Die SPD hat zumindest im Moment keinerlei Meinung oder gar Deutungshoheit, was Asylpolitik betrifft, Sie hat auch nichts weiter selbst in die Koalitionsgespräche eingebracht, sondern läuft unverändert dem „Maß aller Dinge“ hinterher: Einer Union, die sich deutlich mehr nach rechts aufstellt, die jede Willkommenspolitik kassiert und damit auch erst einmal – und auch nur in dieser Hinsicht – insofern Recht hat, wenn die AfD gerade auf deutlich unter zweistellig einbricht.
Nur: Was genau bedeutet das? Es bedeutet nichts anderes, als dass es keinen Glauben der SPD an eine wirklichen Politikwechsel gibt denn sie geht den Weg der großen Koalition weiter und stellt nichts zur Disposition. Es bedeutet auch, dass wir in diesem Jahr mit großer Wahrscheinlichkeit nur noch Verschärfungen der gesetzlichen Regelungen erfahren dürften.

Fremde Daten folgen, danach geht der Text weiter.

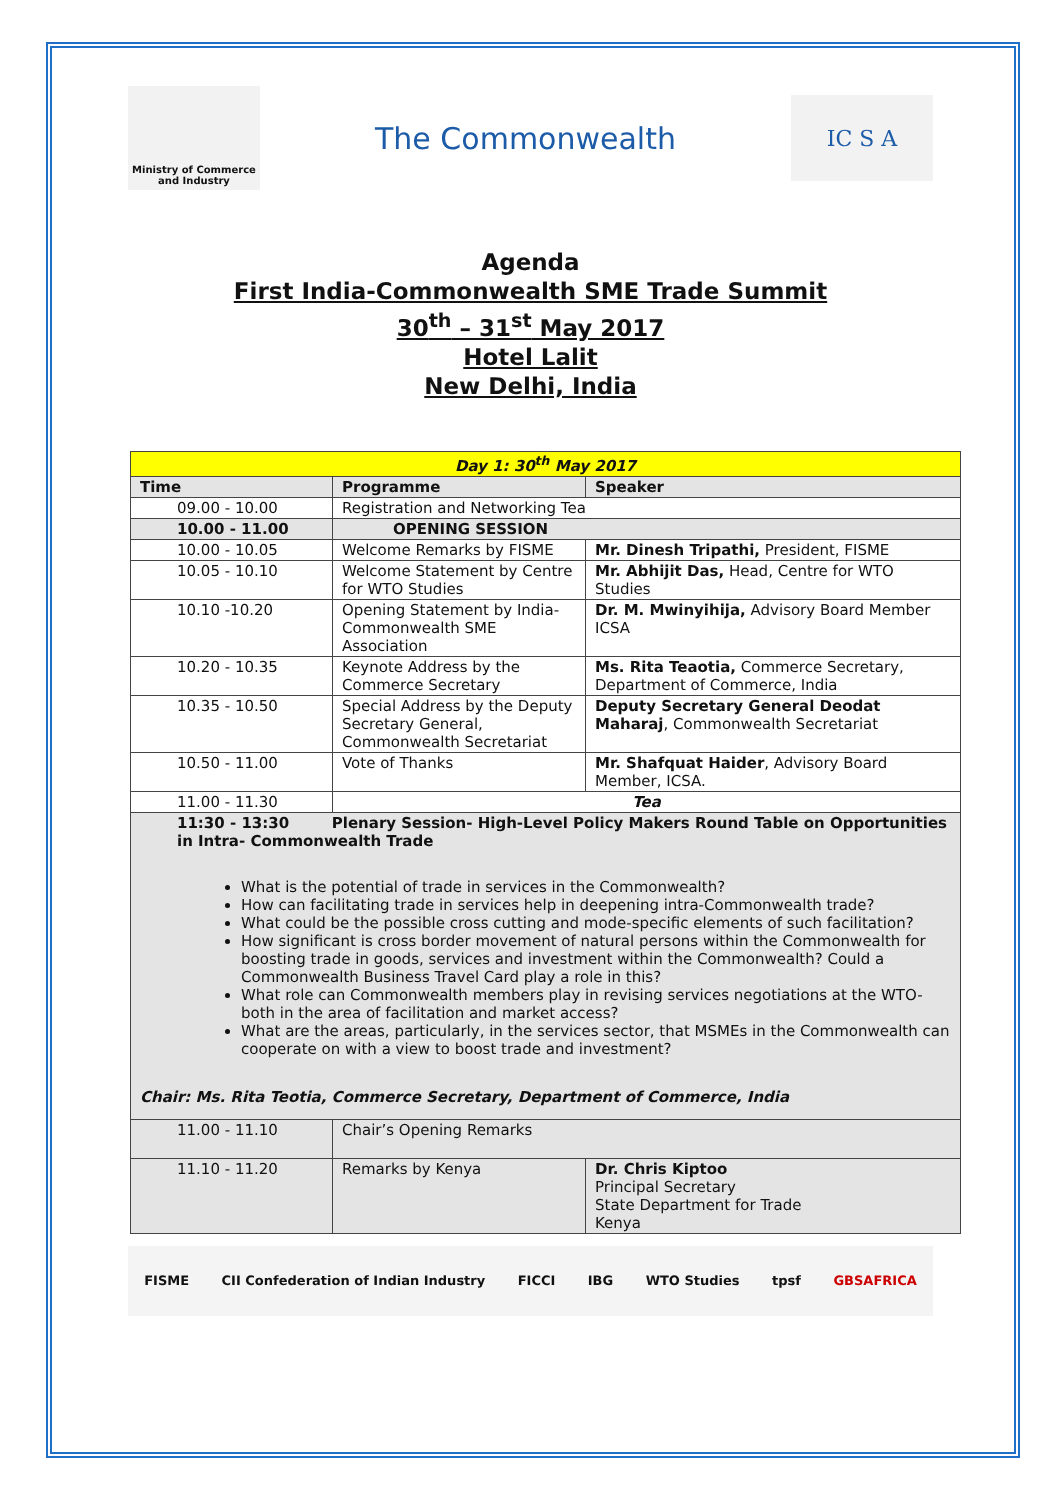Ministry of Commerce
and Industry
The Commonwealth
IC S A
Agenda
First India-Commonwealth SME Trade Summit
30<sup>th</sup> – 31<sup>st</sup> May 2017
Hotel Lalit
New Delhi, India
| Day 1: 30<sup>th</sup> May 2017 | | |
| --- | --- | --- |
| Time | Programme | Speaker |
| 09.00 - 10.00 | Registration and Networking Tea | |
| 10.00 - 11.00 | OPENING SESSION | |
| 10.00 - 10.05 | Welcome Remarks by FISME | Mr. Dinesh Tripathi, President, FISME |
| 10.05 - 10.10 | Welcome Statement by Centre for WTO Studies | Mr. Abhijit Das, Head, Centre for WTO Studies |
| 10.10 -10.20 | Opening Statement by India-Commonwealth SME Association | Dr. M. Mwinyihija, Advisory Board Member ICSA |
| 10.20 - 10.35 | Keynote Address by the Commerce Secretary | Ms. Rita Teaotia, Commerce Secretary, Department of Commerce, India |
| 10.35 - 10.50 | Special Address by the Deputy Secretary General, Commonwealth Secretariat | Deputy Secretary General Deodat Maharaj , Commonwealth Secretariat |
| 10.50 - 11.00 | Vote of Thanks | Mr. Shafquat Haider , Advisory Board Member, ICSA. |
| 11.00 - 11.30 | Tea | |
| 11:30 - 13:30 Plenary Session- High-Level Policy Makers Round Table on Opportunities in Intra- Commonwealth Trade What is the potential of trade in services in the Commonwealth? How can facilitating trade in services help in deepening intra-Commonwealth trade? What could be the possible cross cutting and mode-specific elements of such facilitation? How significant is cross border movement of natural persons within the Commonwealth for boosting trade in goods, services and investment within the Commonwealth? Could a Commonwealth Business Travel Card play a role in this? What role can Commonwealth members play in revising services negotiations at the WTO-both in the area of facilitation and market access? What are the areas, particularly, in the services sector, that MSMEs in the Commonwealth can cooperate on with a view to boost trade and investment? Chair: Ms. Rita Teotia, Commerce Secretary, Department of Commerce, India | | |
| 11.00 - 11.10 | Chair’s Opening Remarks | |
| 11.10 - 11.20 | Remarks by Kenya | Dr. Chris Kiptoo Principal Secretary State Department for Trade Kenya |
FISME CII Confederation of Indian Industry FICCI IBG WTO Studies tpsf GBSAFRICA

Wir bekommen eine ebenso sinnlose Fussfessel wie eine grundsätzliche erneute generelle Verschärfung des Asylrechts, die real nichts bringen wird. Wir bekommen keine Erleichterungen des Nachzuges, die menschlich und integrativ nötig und auch nur schlicht logisch wären.
An wenigen Einzelfällen hängen wir neue Gesetze auf, als ob es sich um Falschparker, blinkerlose Rechtsabbieger und ähnliche Massenphänomene handelte. Nicht von alledem ist juristisch oder auch nur durch Fallzahlen begründet. In Niedersachsen zeigen gerade zwei Fälle, dass die angeblich bei Amri nicht mögliche Abschiebehaft eben doch umsetzbar ist.
Es ist der ebenso gleiche blanke Populismus wie der, den wir alle von Rechts beklagen. Es ist der Vollzug des „Rechts von der Union ist kein Platz“ des FJS unter der stillschweigenden Beobachtung der SPD.
Und die SPD selbst? Sie steht immer noch jubelnd und beSchulzt daneben, aber merkt nicht, dass sie gerade alles verliert: Insbesondere den eigenen Standpunkt. So wird das in jedem Fall nichts. Ohne Standpunkt und reale Forderungen ist jede Politik nur die heisse Luft des aufgeblasenen Teekessels unter ihr.
Berauscht Euch nicht, berauscht uns nicht, tut was.